ACTIVITY:
Given the material below, output exactly the lines from the line with "[145,664,226,684] 抬起头， -> (138, 688) none" to the line with "[457,974,637,994] [57,1005,137,1025] ，并肩往食堂走去。", both ends included, and no other lines.

ENTRIES SUPPLIED:
- Opening Delimiter -
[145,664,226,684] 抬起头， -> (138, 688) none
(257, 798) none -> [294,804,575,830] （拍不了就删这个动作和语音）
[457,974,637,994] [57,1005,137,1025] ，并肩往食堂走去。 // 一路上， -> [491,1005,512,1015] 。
- Closing Delimiter -
- Opening Delimiter -
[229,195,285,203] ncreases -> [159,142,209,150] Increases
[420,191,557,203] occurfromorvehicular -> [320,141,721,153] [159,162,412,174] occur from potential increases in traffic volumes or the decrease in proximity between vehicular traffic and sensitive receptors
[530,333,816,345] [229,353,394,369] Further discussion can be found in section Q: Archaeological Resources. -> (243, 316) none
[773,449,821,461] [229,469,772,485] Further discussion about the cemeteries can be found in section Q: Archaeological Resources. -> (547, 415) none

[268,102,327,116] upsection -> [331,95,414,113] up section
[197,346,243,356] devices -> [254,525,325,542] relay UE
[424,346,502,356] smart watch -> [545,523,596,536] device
- Closing Delimiter -
- Opening Delimiter -
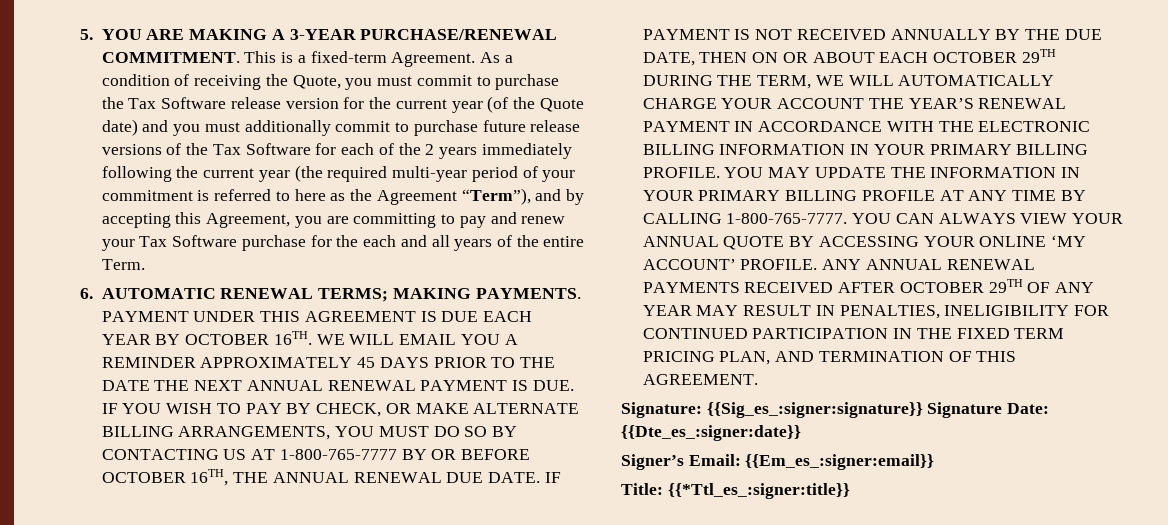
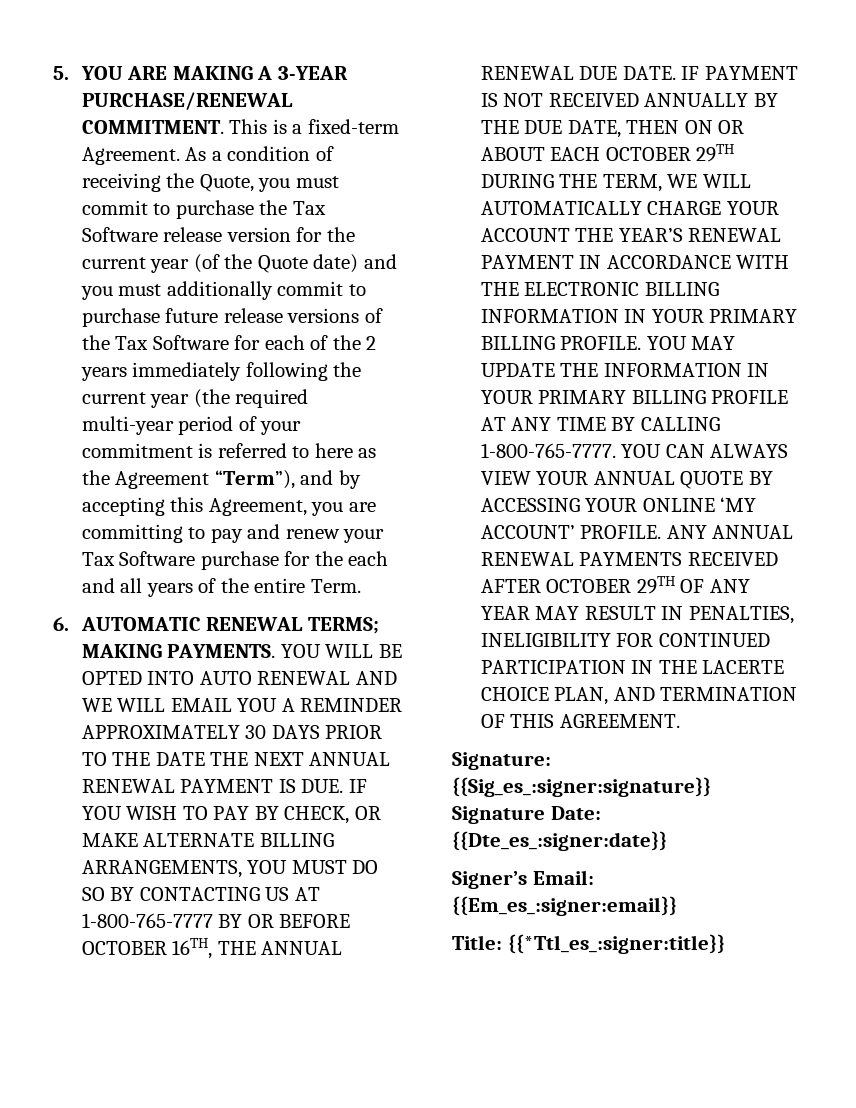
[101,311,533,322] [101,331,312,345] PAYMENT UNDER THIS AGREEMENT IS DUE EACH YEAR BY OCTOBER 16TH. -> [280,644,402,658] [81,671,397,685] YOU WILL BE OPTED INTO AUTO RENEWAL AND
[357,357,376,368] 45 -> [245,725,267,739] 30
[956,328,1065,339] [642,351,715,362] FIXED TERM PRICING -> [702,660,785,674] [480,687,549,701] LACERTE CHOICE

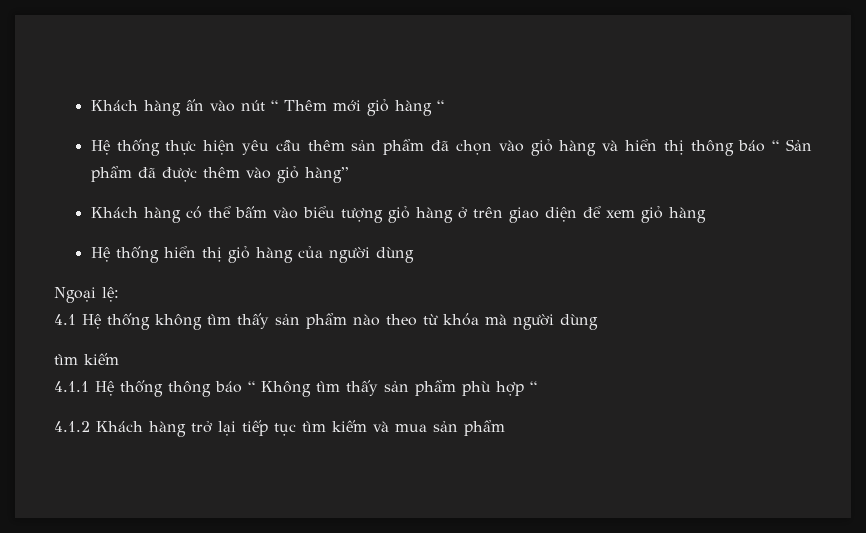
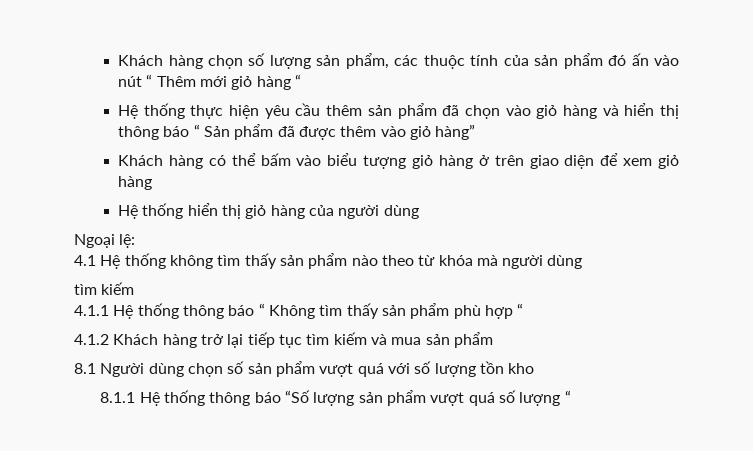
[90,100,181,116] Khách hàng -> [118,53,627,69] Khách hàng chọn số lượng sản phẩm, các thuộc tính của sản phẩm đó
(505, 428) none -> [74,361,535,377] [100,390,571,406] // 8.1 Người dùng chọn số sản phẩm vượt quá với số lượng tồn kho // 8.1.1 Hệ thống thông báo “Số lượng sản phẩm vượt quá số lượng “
- Closing Delimiter -
COMPLETED EXERCISE:
[145,664,226,684] 抬起头， -> (138, 688) none
(257, 798) none -> [294,804,575,830] （拍不了就删这个动作和语音）
[457,974,637,994] [57,1005,137,1025] ，并肩往食堂走去。 // 一路上， -> [491,1005,512,1015] 。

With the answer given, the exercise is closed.